[Collected data]
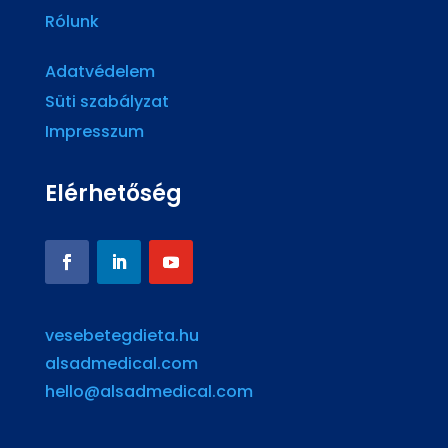
Rólunk
Adatvédelem
Süti szabályzat
Impresszum
Elérhetőség
vesebetegdieta.hu
alsadmedical.com
hello@alsadmedical.com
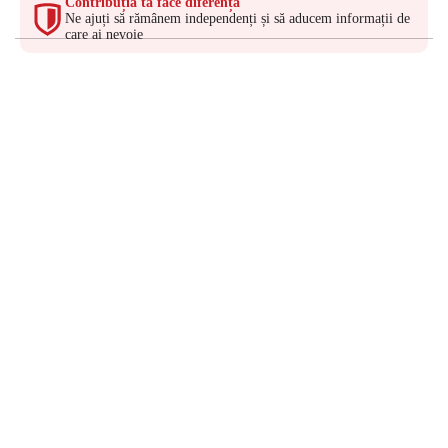
Contribuția ta face diferența
Ne ajuți să rămânem independenți și să aducem informații de
care ai nevoie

→ Aim of the task
Your copy should hold only the lines running from the one that contains "Elérhetőség" through the final line of the data; transcribe them exactly, both ends included, and leave pictures out.

→ Response for this exercise
Elérhetőség
vesebetegdieta.hu
alsadmedical.com
hello@alsadmedical.com
Contribuția ta face diferența
Ne ajuți să rămânem independenți și să aducem informații de
care ai nevoie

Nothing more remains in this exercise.